== PROBLEM TO SOLVE ==
The answer must restate the records below word for word.

== MATERIAL FOR THIS EXERCISE ==
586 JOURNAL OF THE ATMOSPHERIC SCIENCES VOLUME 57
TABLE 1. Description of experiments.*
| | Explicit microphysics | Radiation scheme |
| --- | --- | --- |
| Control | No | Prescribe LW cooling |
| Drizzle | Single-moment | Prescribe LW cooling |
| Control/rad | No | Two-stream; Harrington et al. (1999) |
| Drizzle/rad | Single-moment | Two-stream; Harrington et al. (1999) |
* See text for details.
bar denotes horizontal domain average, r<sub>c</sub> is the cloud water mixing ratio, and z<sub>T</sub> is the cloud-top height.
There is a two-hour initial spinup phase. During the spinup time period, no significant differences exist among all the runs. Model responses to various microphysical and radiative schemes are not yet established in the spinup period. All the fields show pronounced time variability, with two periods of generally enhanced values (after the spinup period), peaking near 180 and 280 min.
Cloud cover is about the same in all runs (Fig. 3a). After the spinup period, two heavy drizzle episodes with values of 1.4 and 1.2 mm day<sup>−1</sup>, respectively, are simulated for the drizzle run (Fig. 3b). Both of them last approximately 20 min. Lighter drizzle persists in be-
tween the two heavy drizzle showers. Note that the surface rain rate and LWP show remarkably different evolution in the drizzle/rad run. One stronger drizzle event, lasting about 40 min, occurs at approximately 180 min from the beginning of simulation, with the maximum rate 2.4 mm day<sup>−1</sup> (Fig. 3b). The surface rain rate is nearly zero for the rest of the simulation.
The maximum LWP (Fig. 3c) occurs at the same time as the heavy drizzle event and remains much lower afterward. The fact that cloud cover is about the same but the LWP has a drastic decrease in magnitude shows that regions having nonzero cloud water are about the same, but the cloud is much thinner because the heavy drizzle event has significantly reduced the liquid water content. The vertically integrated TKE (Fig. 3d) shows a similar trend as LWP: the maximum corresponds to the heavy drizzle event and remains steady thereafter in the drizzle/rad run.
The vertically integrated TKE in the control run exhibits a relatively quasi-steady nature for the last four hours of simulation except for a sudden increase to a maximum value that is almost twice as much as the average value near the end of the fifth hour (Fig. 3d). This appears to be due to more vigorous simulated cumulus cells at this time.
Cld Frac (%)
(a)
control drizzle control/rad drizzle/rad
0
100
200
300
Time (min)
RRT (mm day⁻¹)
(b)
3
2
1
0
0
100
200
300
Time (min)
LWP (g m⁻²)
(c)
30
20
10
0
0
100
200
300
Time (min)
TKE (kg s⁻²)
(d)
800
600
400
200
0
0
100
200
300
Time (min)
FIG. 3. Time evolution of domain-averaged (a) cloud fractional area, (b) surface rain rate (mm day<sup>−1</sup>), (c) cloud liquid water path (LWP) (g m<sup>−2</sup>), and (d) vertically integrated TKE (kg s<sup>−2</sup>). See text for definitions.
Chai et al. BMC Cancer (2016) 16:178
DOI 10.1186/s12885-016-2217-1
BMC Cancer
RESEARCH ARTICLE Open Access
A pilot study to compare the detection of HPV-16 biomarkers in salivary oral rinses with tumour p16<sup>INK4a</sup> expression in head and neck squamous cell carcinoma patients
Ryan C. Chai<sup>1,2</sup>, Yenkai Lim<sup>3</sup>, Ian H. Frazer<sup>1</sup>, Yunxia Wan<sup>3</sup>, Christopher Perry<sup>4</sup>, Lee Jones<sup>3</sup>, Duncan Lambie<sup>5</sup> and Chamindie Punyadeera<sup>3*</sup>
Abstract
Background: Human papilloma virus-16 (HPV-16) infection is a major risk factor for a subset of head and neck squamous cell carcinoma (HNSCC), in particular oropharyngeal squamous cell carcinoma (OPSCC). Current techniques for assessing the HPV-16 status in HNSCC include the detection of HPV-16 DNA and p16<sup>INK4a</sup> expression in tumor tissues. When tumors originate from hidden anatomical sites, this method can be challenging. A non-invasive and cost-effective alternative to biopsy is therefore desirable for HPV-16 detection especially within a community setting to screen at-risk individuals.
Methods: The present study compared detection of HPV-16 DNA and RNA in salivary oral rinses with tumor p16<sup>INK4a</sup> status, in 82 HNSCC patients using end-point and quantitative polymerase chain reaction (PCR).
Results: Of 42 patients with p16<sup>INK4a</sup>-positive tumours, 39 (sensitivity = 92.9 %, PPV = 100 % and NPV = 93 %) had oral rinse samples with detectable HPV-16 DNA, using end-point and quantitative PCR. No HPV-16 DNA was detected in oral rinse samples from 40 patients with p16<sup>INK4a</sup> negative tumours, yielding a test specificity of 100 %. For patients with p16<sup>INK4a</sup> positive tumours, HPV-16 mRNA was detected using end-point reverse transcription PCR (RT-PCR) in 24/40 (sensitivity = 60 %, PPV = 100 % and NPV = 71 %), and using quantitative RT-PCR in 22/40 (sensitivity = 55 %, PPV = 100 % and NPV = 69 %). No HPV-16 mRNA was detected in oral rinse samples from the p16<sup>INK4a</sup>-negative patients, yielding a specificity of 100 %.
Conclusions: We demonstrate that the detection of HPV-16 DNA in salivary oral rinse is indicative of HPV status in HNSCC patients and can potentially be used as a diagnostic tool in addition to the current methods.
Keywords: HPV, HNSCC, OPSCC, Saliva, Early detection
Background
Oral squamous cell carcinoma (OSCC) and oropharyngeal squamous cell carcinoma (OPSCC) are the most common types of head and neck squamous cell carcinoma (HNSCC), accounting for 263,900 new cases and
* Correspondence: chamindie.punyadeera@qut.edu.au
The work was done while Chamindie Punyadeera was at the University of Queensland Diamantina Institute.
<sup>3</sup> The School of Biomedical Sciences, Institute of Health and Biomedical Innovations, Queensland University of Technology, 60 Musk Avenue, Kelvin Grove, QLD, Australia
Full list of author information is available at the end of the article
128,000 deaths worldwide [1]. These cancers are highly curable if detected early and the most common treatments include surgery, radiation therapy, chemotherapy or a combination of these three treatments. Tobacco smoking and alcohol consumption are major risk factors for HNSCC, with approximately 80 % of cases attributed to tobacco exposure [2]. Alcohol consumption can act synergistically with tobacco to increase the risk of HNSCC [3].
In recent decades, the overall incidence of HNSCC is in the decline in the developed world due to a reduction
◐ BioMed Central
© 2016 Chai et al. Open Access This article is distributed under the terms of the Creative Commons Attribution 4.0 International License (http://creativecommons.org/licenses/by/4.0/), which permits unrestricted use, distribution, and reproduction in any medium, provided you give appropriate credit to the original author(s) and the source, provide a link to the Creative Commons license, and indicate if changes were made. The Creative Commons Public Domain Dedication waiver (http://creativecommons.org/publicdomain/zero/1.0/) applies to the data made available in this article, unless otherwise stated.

== EXERCISE RESPONSE ==
586 JOURNAL OF THE ATMOSPHERIC SCIENCES VOLUME 57
TABLE 1. Description of experiments.*
| | Explicit microphysics | Radiation scheme |
| --- | --- | --- |
| Control | No | Prescribe LW cooling |
| Drizzle | Single-moment | Prescribe LW cooling |
| Control/rad | No | Two-stream; Harrington et al. (1999) |
| Drizzle/rad | Single-moment | Two-stream; Harrington et al. (1999) |
* See text for details.
bar denotes horizontal domain average, r<sub>c</sub> is the cloud water mixing ratio, and z<sub>T</sub> is the cloud-top height.
There is a two-hour initial spinup phase. During the spinup time period, no significant differences exist among all the runs. Model responses to various microphysical and radiative schemes are not yet established in the spinup period. All the fields show pronounced time variability, with two periods of generally enhanced values (after the spinup period), peaking near 180 and 280 min.
Cloud cover is about the same in all runs (Fig. 3a). After the spinup period, two heavy drizzle episodes with values of 1.4 and 1.2 mm day<sup>−1</sup>, respectively, are simulated for the drizzle run (Fig. 3b). Both of them last approximately 20 min. Lighter drizzle persists in be-
tween the two heavy drizzle showers. Note that the surface rain rate and LWP show remarkably different evolution in the drizzle/rad run. One stronger drizzle event, lasting about 40 min, occurs at approximately 180 min from the beginning of simulation, with the maximum rate 2.4 mm day<sup>−1</sup> (Fig. 3b). The surface rain rate is nearly zero for the rest of the simulation.
The maximum LWP (Fig. 3c) occurs at the same time as the heavy drizzle event and remains much lower afterward. The fact that cloud cover is about the same but the LWP has a drastic decrease in magnitude shows that regions having nonzero cloud water are about the same, but the cloud is much thinner because the heavy drizzle event has significantly reduced the liquid water content. The vertically integrated TKE (Fig. 3d) shows a similar trend as LWP: the maximum corresponds to the heavy drizzle event and remains steady thereafter in the drizzle/rad run.
The vertically integrated TKE in the control run exhibits a relatively quasi-steady nature for the last four hours of simulation except for a sudden increase to a maximum value that is almost twice as much as the average value near the end of the fifth hour (Fig. 3d). This appears to be due to more vigorous simulated cumulus cells at this time.
Cld Frac (%)
(a)
control drizzle control/rad drizzle/rad
0
100
200
300
Time (min)
RRT (mm day⁻¹)
(b)
3
2
1
0
0
100
200
300
Time (min)
LWP (g m⁻²)
(c)
30
20
10
0
0
100
200
300
Time (min)
TKE (kg s⁻²)
(d)
800
600
400
200
0
0
100
200
300
Time (min)
FIG. 3. Time evolution of domain-averaged (a) cloud fractional area, (b) surface rain rate (mm day<sup>−1</sup>), (c) cloud liquid water path (LWP) (g m<sup>−2</sup>), and (d) vertically integrated TKE (kg s<sup>−2</sup>). See text for definitions.
Chai et al. BMC Cancer (2016) 16:178
DOI 10.1186/s12885-016-2217-1
BMC Cancer
RESEARCH ARTICLE Open Access
A pilot study to compare the detection of HPV-16 biomarkers in salivary oral rinses with tumour p16<sup>INK4a</sup> expression in head and neck squamous cell carcinoma patients
Ryan C. Chai<sup>1,2</sup>, Yenkai Lim<sup>3</sup>, Ian H. Frazer<sup>1</sup>, Yunxia Wan<sup>3</sup>, Christopher Perry<sup>4</sup>, Lee Jones<sup>3</sup>, Duncan Lambie<sup>5</sup> and Chamindie Punyadeera<sup>3*</sup>
Abstract
Background: Human papilloma virus-16 (HPV-16) infection is a major risk factor for a subset of head and neck squamous cell carcinoma (HNSCC), in particular oropharyngeal squamous cell carcinoma (OPSCC). Current techniques for assessing the HPV-16 status in HNSCC include the detection of HPV-16 DNA and p16<sup>INK4a</sup> expression in tumor tissues. When tumors originate from hidden anatomical sites, this method can be challenging. A non-invasive and cost-effective alternative to biopsy is therefore desirable for HPV-16 detection especially within a community setting to screen at-risk individuals.
Methods: The present study compared detection of HPV-16 DNA and RNA in salivary oral rinses with tumor p16<sup>INK4a</sup> status, in 82 HNSCC patients using end-point and quantitative polymerase chain reaction (PCR).
Results: Of 42 patients with p16<sup>INK4a</sup>-positive tumours, 39 (sensitivity = 92.9 %, PPV = 100 % and NPV = 93 %) had oral rinse samples with detectable HPV-16 DNA, using end-point and quantitative PCR. No HPV-16 DNA was detected in oral rinse samples from 40 patients with p16<sup>INK4a</sup> negative tumours, yielding a test specificity of 100 %. For patients with p16<sup>INK4a</sup> positive tumours, HPV-16 mRNA was detected using end-point reverse transcription PCR (RT-PCR) in 24/40 (sensitivity = 60 %, PPV = 100 % and NPV = 71 %), and using quantitative RT-PCR in 22/40 (sensitivity = 55 %, PPV = 100 % and NPV = 69 %). No HPV-16 mRNA was detected in oral rinse samples from the p16<sup>INK4a</sup>-negative patients, yielding a specificity of 100 %.
Conclusions: We demonstrate that the detection of HPV-16 DNA in salivary oral rinse is indicative of HPV status in HNSCC patients and can potentially be used as a diagnostic tool in addition to the current methods.
Keywords: HPV, HNSCC, OPSCC, Saliva, Early detection
Background
Oral squamous cell carcinoma (OSCC) and oropharyngeal squamous cell carcinoma (OPSCC) are the most common types of head and neck squamous cell carcinoma (HNSCC), accounting for 263,900 new cases and
* Correspondence: chamindie.punyadeera@qut.edu.au
The work was done while Chamindie Punyadeera was at the University of Queensland Diamantina Institute.
<sup>3</sup> The School of Biomedical Sciences, Institute of Health and Biomedical Innovations, Queensland University of Technology, 60 Musk Avenue, Kelvin Grove, QLD, Australia
Full list of author information is available at the end of the article
128,000 deaths worldwide [1]. These cancers are highly curable if detected early and the most common treatments include surgery, radiation therapy, chemotherapy or a combination of these three treatments. Tobacco smoking and alcohol consumption are major risk factors for HNSCC, with approximately 80 % of cases attributed to tobacco exposure [2]. Alcohol consumption can act synergistically with tobacco to increase the risk of HNSCC [3].
In recent decades, the overall incidence of HNSCC is in the decline in the developed world due to a reduction
◐ BioMed Central
© 2016 Chai et al. Open Access This article is distributed under the terms of the Creative Commons Attribution 4.0 International License (http://creativecommons.org/licenses/by/4.0/), which permits unrestricted use, distribution, and reproduction in any medium, provided you give appropriate credit to the original author(s) and the source, provide a link to the Creative Commons license, and indicate if changes were made. The Creative Commons Public Domain Dedication waiver (http://creativecommons.org/publicdomain/zero/1.0/) applies to the data made available in this article, unless otherwise stated.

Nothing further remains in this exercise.